▸ **Exercise aim**
Convert the listing below into a JSON list of strings, with one string for each line and blank lines left out.
***** Material for this task *****
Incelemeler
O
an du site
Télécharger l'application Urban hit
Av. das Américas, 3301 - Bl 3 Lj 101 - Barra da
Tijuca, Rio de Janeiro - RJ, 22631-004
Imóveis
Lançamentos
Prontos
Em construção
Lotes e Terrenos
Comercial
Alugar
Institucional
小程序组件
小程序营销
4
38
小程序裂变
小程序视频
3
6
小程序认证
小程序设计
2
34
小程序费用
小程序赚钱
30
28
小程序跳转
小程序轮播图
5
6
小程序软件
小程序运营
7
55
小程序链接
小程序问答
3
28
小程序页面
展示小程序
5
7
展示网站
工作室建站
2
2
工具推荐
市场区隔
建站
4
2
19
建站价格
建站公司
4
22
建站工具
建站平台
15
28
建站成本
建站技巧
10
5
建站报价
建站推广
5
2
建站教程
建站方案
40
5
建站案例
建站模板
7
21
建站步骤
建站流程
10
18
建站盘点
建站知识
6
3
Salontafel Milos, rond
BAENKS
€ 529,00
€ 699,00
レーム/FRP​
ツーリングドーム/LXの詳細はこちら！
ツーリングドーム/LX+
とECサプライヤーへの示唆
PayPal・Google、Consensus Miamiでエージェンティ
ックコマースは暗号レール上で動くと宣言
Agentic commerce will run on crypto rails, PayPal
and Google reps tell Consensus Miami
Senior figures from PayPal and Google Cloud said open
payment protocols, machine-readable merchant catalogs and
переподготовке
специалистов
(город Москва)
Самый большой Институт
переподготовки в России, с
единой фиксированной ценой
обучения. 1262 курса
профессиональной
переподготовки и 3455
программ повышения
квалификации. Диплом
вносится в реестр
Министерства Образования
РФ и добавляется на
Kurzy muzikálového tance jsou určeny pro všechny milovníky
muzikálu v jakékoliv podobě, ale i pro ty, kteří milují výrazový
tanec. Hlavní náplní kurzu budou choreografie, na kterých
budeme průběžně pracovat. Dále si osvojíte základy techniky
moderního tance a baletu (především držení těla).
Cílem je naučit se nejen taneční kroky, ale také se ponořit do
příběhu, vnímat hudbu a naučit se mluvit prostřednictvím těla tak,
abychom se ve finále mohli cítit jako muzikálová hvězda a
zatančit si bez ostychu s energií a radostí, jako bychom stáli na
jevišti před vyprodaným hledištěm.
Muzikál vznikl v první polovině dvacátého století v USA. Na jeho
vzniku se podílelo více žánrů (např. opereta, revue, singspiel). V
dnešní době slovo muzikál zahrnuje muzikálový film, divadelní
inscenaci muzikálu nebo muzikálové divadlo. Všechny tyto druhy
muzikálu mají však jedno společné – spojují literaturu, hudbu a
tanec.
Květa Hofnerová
*****
▸ **Written response**
[
  "Incelemeler",
  "O",
  "an du site",
  "Télécharger l'application Urban hit",
  "Av. das Américas, 3301 - Bl 3 Lj 101 - Barra da",
  "Tijuca, Rio de Janeiro - RJ, 22631-004",
  "Imóveis",
  "Lançamentos",
  "Prontos",
  "Em construção",
  "Lotes e Terrenos",
  "Comercial",
  "Alugar",
  "Institucional",
  "小程序组件",
  "小程序营销",
  "4",
  "38",
  "小程序裂变",
  "小程序视频",
  "3",
  "6",
  "小程序认证",
  "小程序设计",
  "2",
  "34",
  "小程序费用",
  "小程序赚钱",
  "30",
  "28",
  "小程序跳转",
  "小程序轮播图",
  "5",
  "6",
  "小程序软件",
  "小程序运营",
  "7",
  "55",
  "小程序链接",
  "小程序问答",
  "3",
  "28",
  "小程序页面",
  "展示小程序",
  "5",
  "7",
  "展示网站",
  "工作室建站",
  "2",
  "2",
  "工具推荐",
  "市场区隔",
  "建站",
  "4",
  "2",
  "19",
  "建站价格",
  "建站公司",
  "4",
  "22",
  "建站工具",
  "建站平台",
  "15",
  "28",
  "建站成本",
  "建站技巧",
  "10",
  "5",
  "建站报价",
  "建站推广",
  "5",
  "2",
  "建站教程",
  "建站方案",
  "40",
  "5",
  "建站案例",
  "建站模板",
  "7",
  "21",
  "建站步骤",
  "建站流程",
  "10",
  "18",
  "建站盘点",
  "建站知识",
  "6",
  "3",
  "Salontafel Milos, rond",
  "BAENKS",
  "€ 529,00",
  "€ 699,00",
  "レーム/FRP​",
  "ツーリングドーム/LXの詳細はこちら！",
  "ツーリングドーム/LX+",
  "とECサプライヤーへの示唆",
  "PayPal・Google、Consensus Miamiでエージェンティ",
  "ックコマースは暗号レール上で動くと宣言",
  "Agentic commerce will run on crypto rails, PayPal",
  "and Google reps tell Consensus Miami",
  "Senior figures from PayPal and Google Cloud said open",
  "payment protocols, machine-readable merchant catalogs and",
  "переподготовке",
  "специалистов",
  "(город Москва)",
  "Самый большой Институт",
  "переподготовки в России, с",
  "единой фиксированной ценой",
  "обучения. 1262 курса",
  "профессиональной",
  "переподготовки и 3455",
  "программ повышения",
  "квалификации. Диплом",
  "вносится в реестр",
  "Министерства Образования",
  "РФ и добавляется на",
  "Kurzy muzikálového tance jsou určeny pro všechny milovníky",
  "muzikálu v jakékoliv podobě, ale i pro ty, kteří milují výrazový",
  "tanec. Hlavní náplní kurzu budou choreografie, na kterých",
  "budeme průběžně pracovat. Dále si osvojíte základy techniky",
  "moderního tance a baletu (především držení těla).",
  "Cílem je naučit se nejen taneční kroky, ale také se ponořit do",
  "příběhu, vnímat hudbu a naučit se mluvit prostřednictvím těla tak,",
  "abychom se ve finále mohli cítit jako muzikálová hvězda a",
  "zatančit si bez ostychu s energií a radostí, jako bychom stáli na",
  "jevišti před vyprodaným hledištěm.",
  "Muzikál vznikl v první polovině dvacátého století v USA. Na jeho",
  "vzniku se podílelo více žánrů (např. opereta, revue, singspiel). V",
  "dnešní době slovo muzikál zahrnuje muzikálový film, divadelní",
  "inscenaci muzikálu nebo muzikálové divadlo. Všechny tyto druhy",
  "muzikálu mají však jedno společné – spojují literaturu, hudbu a",
  "tanec.",
  "Květa Hofnerová"
]